**** Given information
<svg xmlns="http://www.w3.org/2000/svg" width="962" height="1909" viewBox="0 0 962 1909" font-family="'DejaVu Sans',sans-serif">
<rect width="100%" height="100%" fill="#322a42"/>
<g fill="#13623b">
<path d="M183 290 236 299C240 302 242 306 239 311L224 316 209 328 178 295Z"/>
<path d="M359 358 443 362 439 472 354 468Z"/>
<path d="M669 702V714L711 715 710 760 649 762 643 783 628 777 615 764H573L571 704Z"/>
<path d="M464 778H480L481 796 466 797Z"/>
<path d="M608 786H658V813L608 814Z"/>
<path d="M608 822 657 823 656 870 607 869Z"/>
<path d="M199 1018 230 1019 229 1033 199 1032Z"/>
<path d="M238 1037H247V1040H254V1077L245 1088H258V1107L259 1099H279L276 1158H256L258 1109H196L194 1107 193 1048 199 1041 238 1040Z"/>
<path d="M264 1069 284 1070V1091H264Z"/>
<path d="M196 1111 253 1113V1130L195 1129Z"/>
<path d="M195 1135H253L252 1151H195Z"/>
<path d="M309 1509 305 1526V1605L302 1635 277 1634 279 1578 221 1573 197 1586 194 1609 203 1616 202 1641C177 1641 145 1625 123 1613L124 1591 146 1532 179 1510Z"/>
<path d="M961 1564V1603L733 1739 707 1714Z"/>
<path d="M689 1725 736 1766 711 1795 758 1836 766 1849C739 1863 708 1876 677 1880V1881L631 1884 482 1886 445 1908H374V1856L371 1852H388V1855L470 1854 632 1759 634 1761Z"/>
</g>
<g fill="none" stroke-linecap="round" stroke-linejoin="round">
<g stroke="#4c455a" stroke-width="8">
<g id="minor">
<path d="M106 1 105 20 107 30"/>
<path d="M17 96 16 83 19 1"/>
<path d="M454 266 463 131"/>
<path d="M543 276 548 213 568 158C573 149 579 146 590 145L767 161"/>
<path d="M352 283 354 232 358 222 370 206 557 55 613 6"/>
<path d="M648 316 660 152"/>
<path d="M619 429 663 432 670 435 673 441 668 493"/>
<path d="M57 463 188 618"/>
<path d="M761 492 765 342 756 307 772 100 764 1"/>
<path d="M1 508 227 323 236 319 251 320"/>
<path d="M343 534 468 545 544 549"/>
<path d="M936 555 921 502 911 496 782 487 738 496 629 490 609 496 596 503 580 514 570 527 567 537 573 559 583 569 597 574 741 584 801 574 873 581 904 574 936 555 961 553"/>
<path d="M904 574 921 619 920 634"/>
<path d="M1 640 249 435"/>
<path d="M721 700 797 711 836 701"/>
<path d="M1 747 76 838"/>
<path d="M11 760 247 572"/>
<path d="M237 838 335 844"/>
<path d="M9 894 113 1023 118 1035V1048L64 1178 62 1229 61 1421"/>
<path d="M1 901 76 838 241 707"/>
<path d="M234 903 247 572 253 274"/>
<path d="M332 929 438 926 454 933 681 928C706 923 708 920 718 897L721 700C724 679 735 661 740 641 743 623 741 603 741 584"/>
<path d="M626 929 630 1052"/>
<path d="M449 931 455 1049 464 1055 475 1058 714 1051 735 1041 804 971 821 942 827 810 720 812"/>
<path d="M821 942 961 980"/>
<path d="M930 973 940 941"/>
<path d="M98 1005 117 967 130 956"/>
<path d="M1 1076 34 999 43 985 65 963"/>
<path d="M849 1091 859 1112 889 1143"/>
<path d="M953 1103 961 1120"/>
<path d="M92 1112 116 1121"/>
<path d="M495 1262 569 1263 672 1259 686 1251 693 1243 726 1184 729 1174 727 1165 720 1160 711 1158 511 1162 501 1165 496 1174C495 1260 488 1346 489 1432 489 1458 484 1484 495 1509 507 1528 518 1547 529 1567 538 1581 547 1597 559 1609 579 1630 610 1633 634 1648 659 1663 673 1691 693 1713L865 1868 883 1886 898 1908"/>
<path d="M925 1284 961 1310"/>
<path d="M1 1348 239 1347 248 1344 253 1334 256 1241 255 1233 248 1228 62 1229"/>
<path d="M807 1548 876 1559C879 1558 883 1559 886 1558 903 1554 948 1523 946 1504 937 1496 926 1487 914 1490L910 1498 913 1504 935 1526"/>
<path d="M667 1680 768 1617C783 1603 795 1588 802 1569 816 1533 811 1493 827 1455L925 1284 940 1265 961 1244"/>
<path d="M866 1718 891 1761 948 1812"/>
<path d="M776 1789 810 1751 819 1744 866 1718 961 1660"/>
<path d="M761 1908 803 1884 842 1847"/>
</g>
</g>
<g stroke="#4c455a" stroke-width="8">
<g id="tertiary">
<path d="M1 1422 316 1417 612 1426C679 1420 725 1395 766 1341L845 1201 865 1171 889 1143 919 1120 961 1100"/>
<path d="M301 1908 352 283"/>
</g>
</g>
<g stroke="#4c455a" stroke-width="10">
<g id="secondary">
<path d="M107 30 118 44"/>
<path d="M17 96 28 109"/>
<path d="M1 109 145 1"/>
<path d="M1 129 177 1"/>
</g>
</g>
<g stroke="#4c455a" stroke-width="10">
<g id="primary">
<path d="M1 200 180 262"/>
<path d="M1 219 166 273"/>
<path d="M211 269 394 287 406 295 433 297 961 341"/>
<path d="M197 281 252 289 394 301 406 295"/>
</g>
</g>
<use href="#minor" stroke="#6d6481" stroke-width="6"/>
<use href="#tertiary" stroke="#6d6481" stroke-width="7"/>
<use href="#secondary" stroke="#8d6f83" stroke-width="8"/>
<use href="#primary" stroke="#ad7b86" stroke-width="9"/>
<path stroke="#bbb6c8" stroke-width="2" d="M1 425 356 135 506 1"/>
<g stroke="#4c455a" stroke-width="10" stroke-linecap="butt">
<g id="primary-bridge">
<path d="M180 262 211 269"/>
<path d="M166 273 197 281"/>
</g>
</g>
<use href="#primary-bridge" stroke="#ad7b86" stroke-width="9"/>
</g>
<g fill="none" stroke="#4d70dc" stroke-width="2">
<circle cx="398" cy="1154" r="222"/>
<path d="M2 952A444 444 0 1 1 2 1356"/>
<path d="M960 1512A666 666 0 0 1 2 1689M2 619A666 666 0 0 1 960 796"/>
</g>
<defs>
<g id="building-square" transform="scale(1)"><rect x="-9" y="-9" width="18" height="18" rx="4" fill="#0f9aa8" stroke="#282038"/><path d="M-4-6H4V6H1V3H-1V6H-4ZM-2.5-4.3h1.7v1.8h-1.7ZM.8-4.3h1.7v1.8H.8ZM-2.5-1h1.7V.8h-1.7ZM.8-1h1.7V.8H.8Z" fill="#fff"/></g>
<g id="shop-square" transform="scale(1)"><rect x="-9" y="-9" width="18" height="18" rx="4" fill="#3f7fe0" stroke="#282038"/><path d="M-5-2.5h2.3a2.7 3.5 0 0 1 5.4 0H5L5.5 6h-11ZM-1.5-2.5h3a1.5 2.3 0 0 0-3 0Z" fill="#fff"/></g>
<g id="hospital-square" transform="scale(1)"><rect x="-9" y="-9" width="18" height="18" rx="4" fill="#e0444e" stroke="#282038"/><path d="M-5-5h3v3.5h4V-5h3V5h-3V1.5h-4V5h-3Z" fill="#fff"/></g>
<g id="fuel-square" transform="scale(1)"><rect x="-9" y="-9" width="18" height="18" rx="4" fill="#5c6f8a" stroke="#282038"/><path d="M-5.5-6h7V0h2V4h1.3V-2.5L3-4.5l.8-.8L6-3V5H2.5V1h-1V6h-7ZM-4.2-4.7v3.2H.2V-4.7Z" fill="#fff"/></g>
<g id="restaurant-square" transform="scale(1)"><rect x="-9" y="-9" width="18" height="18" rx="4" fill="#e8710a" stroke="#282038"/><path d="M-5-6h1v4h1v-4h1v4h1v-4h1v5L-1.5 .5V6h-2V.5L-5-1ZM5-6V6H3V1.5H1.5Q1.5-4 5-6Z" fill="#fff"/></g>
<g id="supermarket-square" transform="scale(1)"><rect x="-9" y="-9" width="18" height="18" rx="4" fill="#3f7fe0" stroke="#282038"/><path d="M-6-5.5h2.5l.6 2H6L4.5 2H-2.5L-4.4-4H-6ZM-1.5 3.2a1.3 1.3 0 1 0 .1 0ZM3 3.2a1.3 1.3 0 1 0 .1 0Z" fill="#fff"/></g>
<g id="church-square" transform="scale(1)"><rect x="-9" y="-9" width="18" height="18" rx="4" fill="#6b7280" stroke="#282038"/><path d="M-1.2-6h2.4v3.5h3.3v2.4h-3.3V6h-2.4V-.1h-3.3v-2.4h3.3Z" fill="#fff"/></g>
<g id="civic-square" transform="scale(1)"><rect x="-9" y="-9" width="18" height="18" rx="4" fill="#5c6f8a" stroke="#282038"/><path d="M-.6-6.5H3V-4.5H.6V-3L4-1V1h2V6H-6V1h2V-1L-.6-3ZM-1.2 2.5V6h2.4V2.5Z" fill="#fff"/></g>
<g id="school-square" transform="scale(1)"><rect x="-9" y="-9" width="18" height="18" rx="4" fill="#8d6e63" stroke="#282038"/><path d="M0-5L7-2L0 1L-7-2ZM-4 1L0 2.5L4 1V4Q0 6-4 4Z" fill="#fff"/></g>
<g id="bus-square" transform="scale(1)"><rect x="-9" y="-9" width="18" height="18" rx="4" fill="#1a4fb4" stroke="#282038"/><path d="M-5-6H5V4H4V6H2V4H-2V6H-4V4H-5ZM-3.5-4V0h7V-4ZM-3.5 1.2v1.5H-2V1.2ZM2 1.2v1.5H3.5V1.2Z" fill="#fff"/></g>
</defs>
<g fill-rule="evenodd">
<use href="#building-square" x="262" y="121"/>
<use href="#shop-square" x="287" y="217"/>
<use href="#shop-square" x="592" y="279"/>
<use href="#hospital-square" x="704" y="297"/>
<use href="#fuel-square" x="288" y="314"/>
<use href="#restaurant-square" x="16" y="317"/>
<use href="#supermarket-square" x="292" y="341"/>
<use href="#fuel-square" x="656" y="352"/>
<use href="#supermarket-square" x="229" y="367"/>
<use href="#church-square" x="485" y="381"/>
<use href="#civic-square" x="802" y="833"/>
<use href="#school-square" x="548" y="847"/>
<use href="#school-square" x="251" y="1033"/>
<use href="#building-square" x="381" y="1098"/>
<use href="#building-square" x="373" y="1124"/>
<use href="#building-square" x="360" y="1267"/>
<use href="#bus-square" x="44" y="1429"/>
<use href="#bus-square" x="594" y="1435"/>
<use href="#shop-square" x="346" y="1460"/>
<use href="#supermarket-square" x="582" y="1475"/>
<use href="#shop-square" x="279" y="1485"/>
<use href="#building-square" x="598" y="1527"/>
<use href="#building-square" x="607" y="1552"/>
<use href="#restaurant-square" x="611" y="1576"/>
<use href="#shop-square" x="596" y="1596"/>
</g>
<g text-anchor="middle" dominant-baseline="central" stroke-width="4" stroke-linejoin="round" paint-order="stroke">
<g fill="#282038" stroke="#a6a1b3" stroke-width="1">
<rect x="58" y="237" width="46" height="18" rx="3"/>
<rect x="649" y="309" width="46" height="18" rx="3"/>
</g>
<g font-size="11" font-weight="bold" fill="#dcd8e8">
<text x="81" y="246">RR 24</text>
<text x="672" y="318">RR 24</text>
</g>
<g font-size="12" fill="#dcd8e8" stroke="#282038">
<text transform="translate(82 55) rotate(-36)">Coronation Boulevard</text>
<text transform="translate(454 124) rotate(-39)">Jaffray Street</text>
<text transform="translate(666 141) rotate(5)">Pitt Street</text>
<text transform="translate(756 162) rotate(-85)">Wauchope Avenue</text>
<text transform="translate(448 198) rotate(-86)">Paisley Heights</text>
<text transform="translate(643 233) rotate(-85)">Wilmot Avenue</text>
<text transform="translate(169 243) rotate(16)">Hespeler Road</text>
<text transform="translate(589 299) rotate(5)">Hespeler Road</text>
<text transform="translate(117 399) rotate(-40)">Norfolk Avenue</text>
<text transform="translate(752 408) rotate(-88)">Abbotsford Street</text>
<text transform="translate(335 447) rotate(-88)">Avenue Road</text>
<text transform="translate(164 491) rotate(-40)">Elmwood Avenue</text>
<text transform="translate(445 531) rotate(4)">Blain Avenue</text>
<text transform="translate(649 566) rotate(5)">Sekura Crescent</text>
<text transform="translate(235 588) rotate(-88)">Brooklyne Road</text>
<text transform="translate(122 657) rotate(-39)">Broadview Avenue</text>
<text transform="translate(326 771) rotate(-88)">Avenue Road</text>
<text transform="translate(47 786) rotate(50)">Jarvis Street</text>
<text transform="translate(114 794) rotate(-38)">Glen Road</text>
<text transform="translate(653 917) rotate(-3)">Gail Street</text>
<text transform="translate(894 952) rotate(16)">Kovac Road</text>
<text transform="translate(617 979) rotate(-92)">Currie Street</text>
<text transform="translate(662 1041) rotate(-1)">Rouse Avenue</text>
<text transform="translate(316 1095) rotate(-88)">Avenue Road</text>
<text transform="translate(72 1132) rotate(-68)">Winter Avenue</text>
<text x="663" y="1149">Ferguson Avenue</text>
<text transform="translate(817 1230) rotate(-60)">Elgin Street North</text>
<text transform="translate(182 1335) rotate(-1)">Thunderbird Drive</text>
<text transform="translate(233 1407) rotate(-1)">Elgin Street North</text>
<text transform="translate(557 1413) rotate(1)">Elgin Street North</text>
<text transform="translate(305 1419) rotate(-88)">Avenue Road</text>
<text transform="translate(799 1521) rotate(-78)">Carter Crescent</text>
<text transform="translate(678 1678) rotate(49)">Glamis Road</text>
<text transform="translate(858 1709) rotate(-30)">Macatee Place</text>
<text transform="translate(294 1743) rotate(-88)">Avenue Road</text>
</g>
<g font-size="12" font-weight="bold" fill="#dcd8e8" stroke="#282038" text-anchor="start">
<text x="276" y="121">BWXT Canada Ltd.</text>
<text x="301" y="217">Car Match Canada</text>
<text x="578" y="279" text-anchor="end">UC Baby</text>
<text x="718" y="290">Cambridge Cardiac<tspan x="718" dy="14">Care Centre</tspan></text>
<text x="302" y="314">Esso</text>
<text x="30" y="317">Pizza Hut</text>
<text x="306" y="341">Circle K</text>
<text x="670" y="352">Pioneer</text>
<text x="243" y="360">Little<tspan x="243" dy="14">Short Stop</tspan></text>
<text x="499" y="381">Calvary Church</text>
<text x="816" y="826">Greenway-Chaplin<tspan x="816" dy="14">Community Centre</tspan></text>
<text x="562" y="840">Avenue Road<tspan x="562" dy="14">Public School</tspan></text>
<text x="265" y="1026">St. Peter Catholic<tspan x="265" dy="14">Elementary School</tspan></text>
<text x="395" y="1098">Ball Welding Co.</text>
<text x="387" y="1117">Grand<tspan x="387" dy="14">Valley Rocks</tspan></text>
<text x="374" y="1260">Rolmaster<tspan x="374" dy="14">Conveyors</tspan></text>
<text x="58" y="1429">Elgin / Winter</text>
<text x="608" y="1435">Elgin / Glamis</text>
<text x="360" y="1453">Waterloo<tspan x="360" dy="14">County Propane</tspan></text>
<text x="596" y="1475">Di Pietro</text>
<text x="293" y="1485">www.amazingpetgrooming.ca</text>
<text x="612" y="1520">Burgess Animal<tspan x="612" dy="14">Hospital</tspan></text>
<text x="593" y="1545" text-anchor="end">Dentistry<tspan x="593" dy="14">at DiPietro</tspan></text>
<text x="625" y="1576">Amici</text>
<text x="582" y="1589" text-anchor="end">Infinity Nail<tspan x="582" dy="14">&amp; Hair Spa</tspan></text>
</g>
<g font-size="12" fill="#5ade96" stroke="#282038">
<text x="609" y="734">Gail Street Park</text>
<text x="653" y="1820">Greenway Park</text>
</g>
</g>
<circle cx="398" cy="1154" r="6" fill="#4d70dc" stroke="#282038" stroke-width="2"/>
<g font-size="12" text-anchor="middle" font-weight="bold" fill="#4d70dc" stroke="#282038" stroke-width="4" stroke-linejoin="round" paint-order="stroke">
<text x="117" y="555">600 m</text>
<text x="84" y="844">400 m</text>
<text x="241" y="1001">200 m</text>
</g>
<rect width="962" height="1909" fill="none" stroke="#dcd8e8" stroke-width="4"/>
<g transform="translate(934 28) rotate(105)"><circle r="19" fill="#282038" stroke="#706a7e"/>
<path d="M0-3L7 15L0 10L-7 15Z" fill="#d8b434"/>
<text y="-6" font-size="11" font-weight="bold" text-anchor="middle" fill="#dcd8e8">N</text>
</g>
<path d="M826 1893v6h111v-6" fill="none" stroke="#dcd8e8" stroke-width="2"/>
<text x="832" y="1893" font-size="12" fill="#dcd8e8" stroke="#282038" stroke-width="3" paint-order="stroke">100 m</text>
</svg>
********
• [What you are asked to do] Locate the lines above that hold the word "middle". Show every one of them.

• [Task answer]
<g text-anchor="middle" dominant-baseline="central" stroke-width="4" stroke-linejoin="round" paint-order="stroke">
<g font-size="12" text-anchor="middle" font-weight="bold" fill="#4d70dc" stroke="#282038" stroke-width="4" stroke-linejoin="round" paint-order="stroke">
<text y="-6" font-size="11" font-weight="bold" text-anchor="middle" fill="#dcd8e8">N</text>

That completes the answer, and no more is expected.